President Donald Trump continues to turn up the volume on trade war with China.

Markets have largely ignored President Donald Trump’s continual escalation of a trade war with China. But they may be making a mistake.

Lorenzo Bini Smaghi, Chairman of Societe Generale, told CNBC last week financial markets should pay more attention to trade tensions between the world’s two largest economies. According to the network:

“I don’t think a trade war is very good, said Bini Smaghi, an Italian economist and former European Central Bank board member. He acknowledged there is a need to “put pressure on China to liberalize.”

However, the world’s two largest economies need to find a way to resolve their trade dispute before it spills over and drags down global growth, Bini Smaghi told “Squawk Box.”
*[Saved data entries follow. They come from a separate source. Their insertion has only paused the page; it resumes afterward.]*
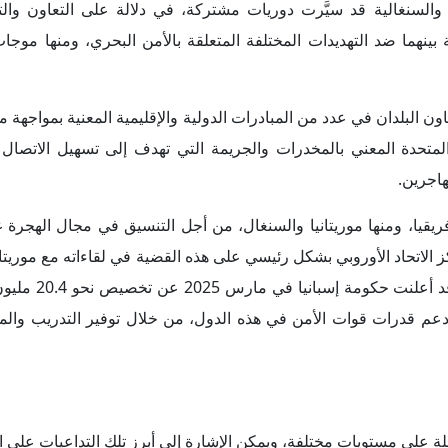
ة على مستويات مختلفة، ويمكن الإشارة إلى أبرز تلك التداعيات على الن
عات باندلاع أزمة محتملة بين البلدين نتيجة السياسات الموريتانية تج
رداً على ما وصفه بالإجراءات المعقدة وغير المتكافئة التي يواجهها ا
خيرتين في مجال الهجرة، إضافة إلى تصريح وزيرة الخارجية السنغالية ياس
ن السنغالي الموريتاني في مجال الهجرة غير الشرعية المجال أمام تو
حري، ويشمل ذلك قطاع الصيد البحري، وقطاع النفط والغاز الطبيعي، 
عد من أبرز مشروعات الطاقة في منطقة غرب أفريقيا.
زيز التعاون الإقليمي أن يخفض عدد المهاجرين غير الشرعيين في مور
ثم تخفيف الضغوط الأمنية والاقتصادية والا
ا تشير تقديرات البنك الدولي إلى أن العاصمة الموريتانية نواكشوط وح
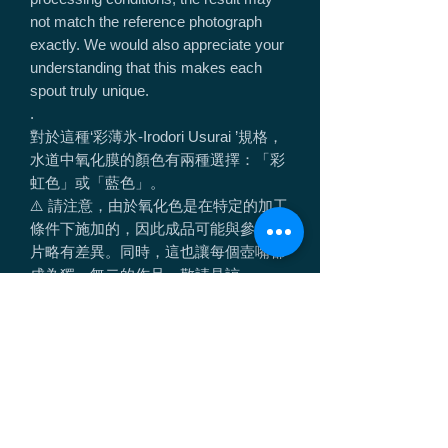
not match the reference photograph
exactly. We would also appreciate your
understanding that this makes each
spout truly unique.
.
對於這種‘彩薄氷-Irodori Usurai ’規格，
水道中氧化膜的顏色有兩種選擇：「彩
虹色」或「藍色」。
⚠️ 請注意，由於氧化色是在特定的加工
條件下施加的，因此成品可能與參考照
片略有差異。同時，這也讓每個壺嘴都
成為獨一無二的作品，敬請見諒。
.
春の浅い頃、池や水たまりに薄く張っ
た氷のようで、脆くて儚い美しさを表
現しました。
.
I tried to express the fragile and
ephemeral beauty of the thin layer of ice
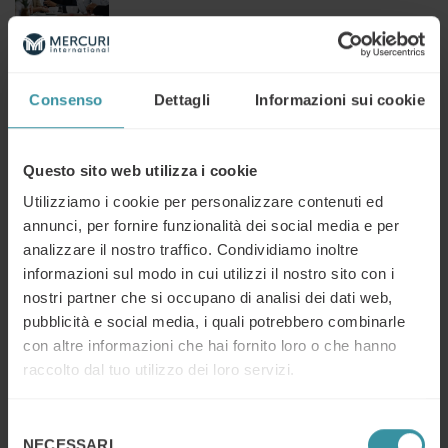
L’Eccellenza nella Customer Experience
Continua a leggere
Consenso
Dettagli
Informazioni sui cookie
Questo sito web utilizza i cookie
Effective Leadership
Utilizziamo i cookie per personalizzare contenuti ed
Continua a leggere
annunci, per fornire funzionalità dei social media e per
analizzare il nostro traffico. Condividiamo inoltre
informazioni sul modo in cui utilizzi il nostro sito con i
nostri partner che si occupano di analisi dei dati web,
Remote Selling
pubblicità e social media, i quali potrebbero combinarle
Continua a leggere
con altre informazioni che hai fornito loro o che hanno
raccolto dal tuo utilizzo dei loro servizi.
Selezione
Presentation skills 2.0
NECESSARI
“If it gets worse, the whole world economy is going to slow down,” said the chairman of SocGen, the Paris-based banking giant.

Trump last week announced tariffs of 10 percent on $200 billion worth of Chinese goods, rising to 25 percent at the end of the year. Chinese officials say they will levy retaliatory tariffs on $60 billion worth of U.S. goods.
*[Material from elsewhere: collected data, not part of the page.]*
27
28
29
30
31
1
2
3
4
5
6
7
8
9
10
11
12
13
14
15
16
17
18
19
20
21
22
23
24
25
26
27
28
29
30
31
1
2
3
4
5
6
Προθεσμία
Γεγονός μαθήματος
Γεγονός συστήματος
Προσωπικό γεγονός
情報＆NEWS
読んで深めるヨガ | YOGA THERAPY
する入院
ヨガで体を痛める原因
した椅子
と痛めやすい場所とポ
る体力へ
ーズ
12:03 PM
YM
“This round of tariffs is going to cause even more damage for US companies,” William Zarit, chairman of the American Chamber of Commerce in China, told CNN Money.

The concern of business leaders, though, isn’t likely to sway Trump, according to Politico, which interviewed former advisor Steve Bannon.

According to Politico:

Bannon said the aim was not just to force China to give up on its “unfair trade practices” – the ultimate goal was to “re-industrialise America” because manufacturing was the core of a nation’s power.
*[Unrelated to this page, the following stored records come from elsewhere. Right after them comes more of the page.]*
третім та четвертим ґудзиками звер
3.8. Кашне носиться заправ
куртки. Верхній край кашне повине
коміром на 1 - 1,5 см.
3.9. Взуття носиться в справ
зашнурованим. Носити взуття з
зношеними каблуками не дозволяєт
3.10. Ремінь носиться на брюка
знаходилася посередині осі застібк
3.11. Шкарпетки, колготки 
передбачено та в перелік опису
He also took aim at the “Made in China 2025” plan – an attempt by Beijing to catch up with the West in 10 key technology sectors, saying China was using generous government support to reduce its reliance on the West for future technology.

Bannon, who claimed to have helped Trump draw up the trade war plan, said that in the past, tariffs had been limited to imports of between roughly US$10 billion and US$30 billion but the sheer magnitude of the more than US$500 billion in question this time had “caught Beijing off guard.”